The Eclectic Art of the Faculty Show at the Pollock

The faculty show at the Pollock now through February 22

Sandwiched between the video game lounge and the convenience store on the main floor of the Hughes-Trigg Student Center is the Pollock Gallery, now showing an eclectic collection of artwork by Meadows Division of Art faculty through February 22, 2014. This year’s show includes pieces rendered in fabric, paint, etchings, ceramic, cast iron and an assortment that rely on a power source.


There’s more going on here than you think in Ira Greenberg’s ProtoCephalopod: Lifecycle Study 01, 2014.  C++, Open GL Code (Protobyte Library)

§ **TASKS AND EXERCISES**:
A) According to the Pollock faculty show article, where in the Hughes-Trigg Student Center is the Pollock Gallery located?
B) Copy everything in the Pollock faculty show article from "Sandwiched between the" down to "Code (Protobyte Library)".
C) Continue the Pollock faculty show article from the point where it stops.

§ **SOURCE DATA**:
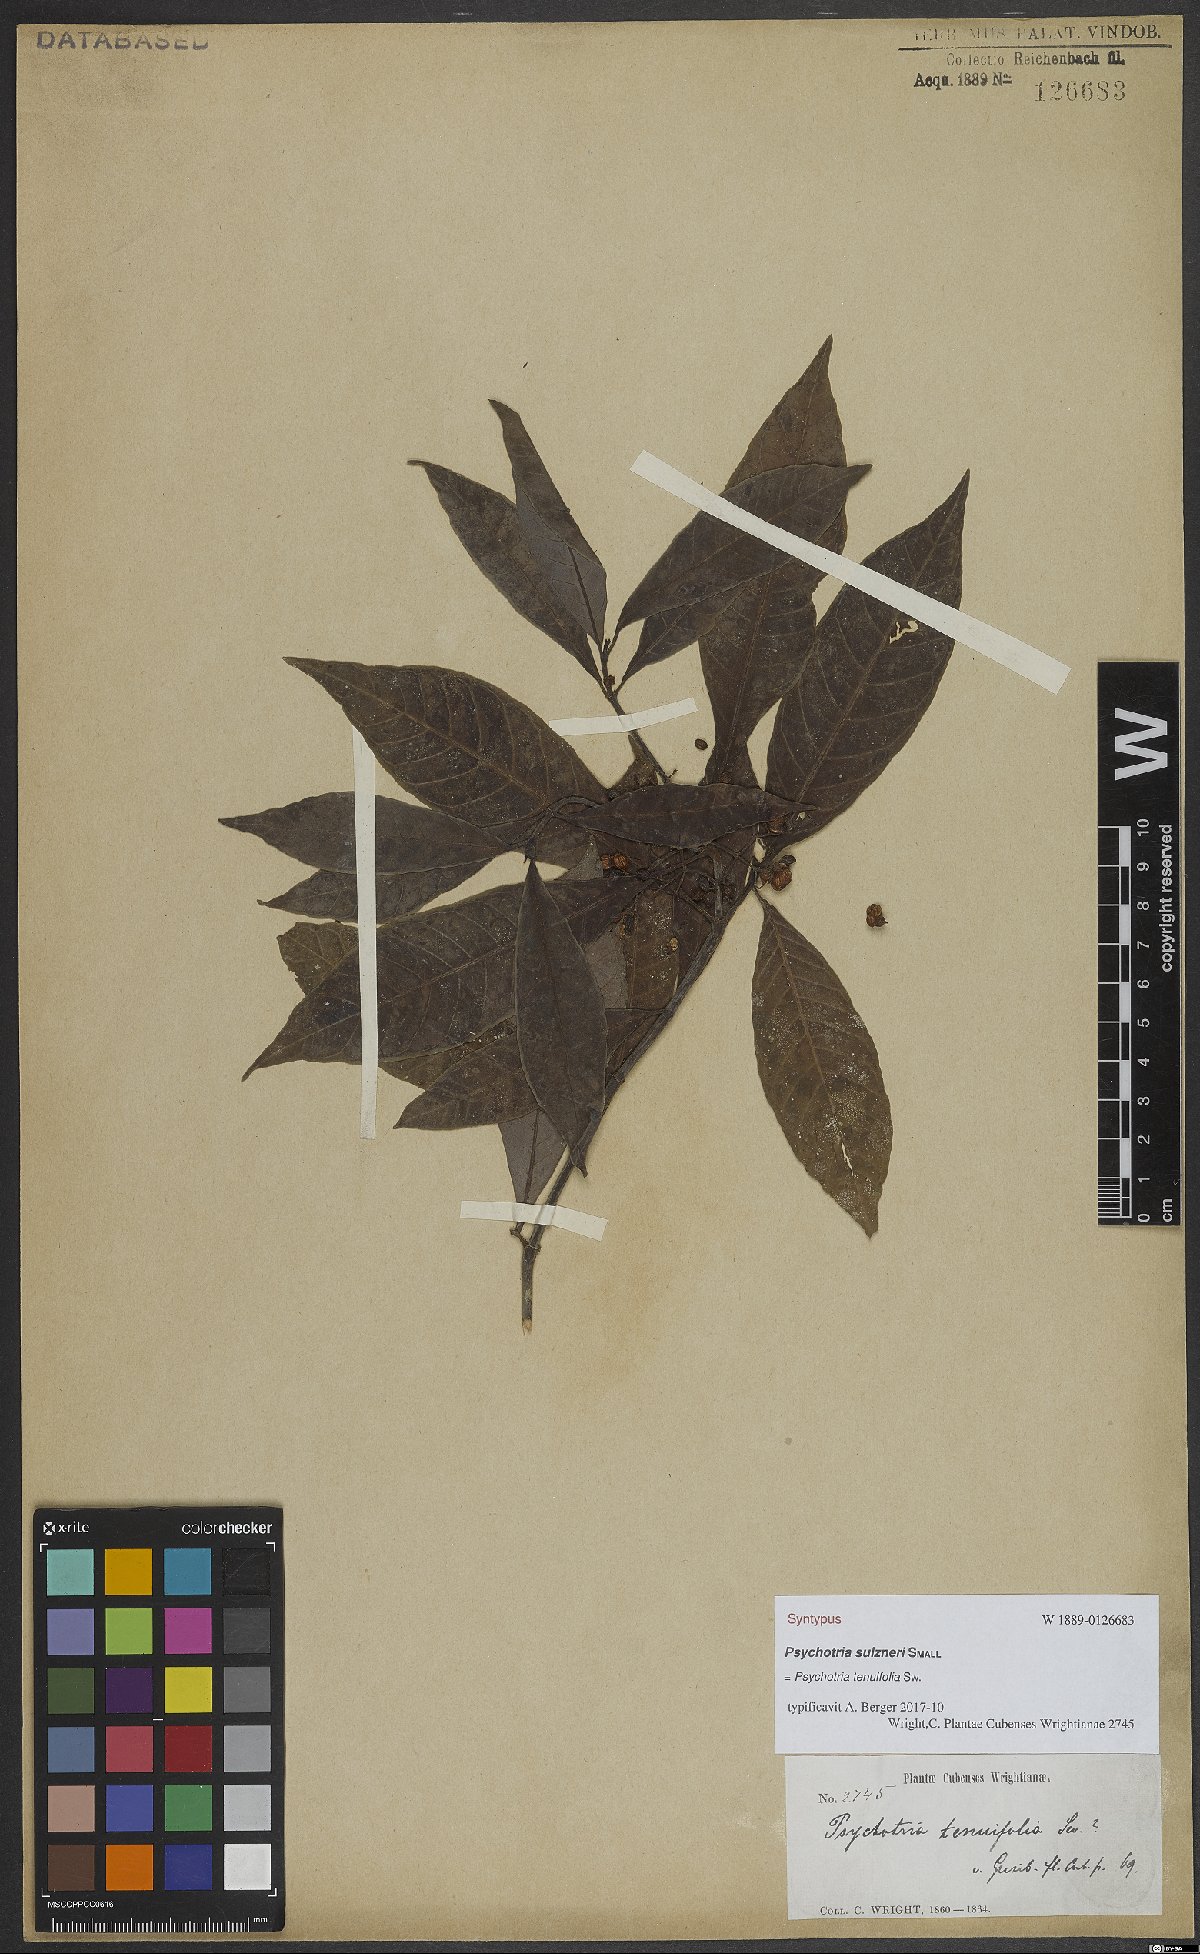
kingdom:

§ **ANSWER SECTION**:
A) On the main floor, between the video game lounge and the convenience store.

B)
Sandwiched between the video game lounge and the convenience store on the main floor of the Hughes-Trigg Student Center is the Pollock Gallery, now showing an eclectic collection of artwork by Meadows Division of Art faculty through February 22, 2014. This year’s show includes pieces rendered in fabric, paint, etchings, ceramic, cast iron and an assortment that rely on a power source.


There’s more going on here than you think in Ira Greenberg’s ProtoCephalopod: Lifecycle Study 01, 2014.  C++, Open GL Code (Protobyte Library)

C)
Walking into the gallery, one can’t help but notice the haunting image on the far wall. Misty Keasler’s Untitled is a rich-toned but curious image of a bone-white… dog? seal? fantastical creature? Its soulful dark eyes seem to look back at you, drawing you in. The piece is an archival pigment photograph of carefully constructed polyurethane foam, inspired by Keasler’s fascination with taxidermy. Normally used as the structure on which taxidermists would drape animal fur, Keasler’s foam creature is simultaneously real and unreal.

“It evokes sympathy and confrontation from the viewer while at the same time remaining completely empty, since we know it’s an inanimate object,” says Keasler. “There is an element of false recognition between the viewer and object. The piece seems familiar but it isn’t.  It’s nothing I know in ordinary life.” Keasler adds that the piece reverses the traditional human/animal power play of taxidermy, causing the viewer to become the object of the gaze at every angle.

Occupying the floor space are two pieces, Endless Plumb (Plugged) by Brian Molanphy and Roundish Rock/Roundish Rock Analogue by James Sullivan.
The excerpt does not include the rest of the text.